Andrew, the brother of Simon Peter, was one of the two who heard what John had said, and followed Jesus. Early the next morning he found his brother Simon and said to him, “We have found the Messiah” (which means ‘the Christ’), and he brought Simon to Jesus. Jesus looked at him and said, “You are Simon, son of John, but you shall be called Cephas” (which means ‘Rock’).

The next day, Jesus decided to set off for Galilee. He found Philip and said to him, “Follow me.” Philip was from Bethsaida, the town of Andrew and Peter. Philip found Nathanael and said to him, “We have found the one that Moses wrote about in the Law, and the prophets as well: he is Jesus, son of Joseph, from Nazareth.”

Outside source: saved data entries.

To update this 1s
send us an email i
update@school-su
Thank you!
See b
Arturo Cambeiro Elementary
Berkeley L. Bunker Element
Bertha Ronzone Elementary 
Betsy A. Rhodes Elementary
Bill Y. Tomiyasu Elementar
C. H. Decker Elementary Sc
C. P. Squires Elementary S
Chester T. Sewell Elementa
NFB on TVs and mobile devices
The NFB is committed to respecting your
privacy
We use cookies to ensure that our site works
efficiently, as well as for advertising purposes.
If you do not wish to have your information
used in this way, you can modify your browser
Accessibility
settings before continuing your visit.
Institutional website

Nathanael replied, “Can anything good come from Nazareth?” Philip said to him, “Come and see.” When Jesus saw Nathanael coming, he said of him, “Here comes an Israelite, a true one; there is nothing false in him.” Nathanael asked him, “How do you know me?” And Jesus said to him, “Before Philip called you, you were under the fig tree, and I saw you.”

Nathanael answered, “Master, you are the Son of God! You are the King of Israel!” But Jesus replied, “You believe because I said, ‘I saw you under the fig tree’. But you will see greater things than that.

Truly, I say to you, you will see the heavens opened, and the angels of God ascending and descending upon the Son of Man.”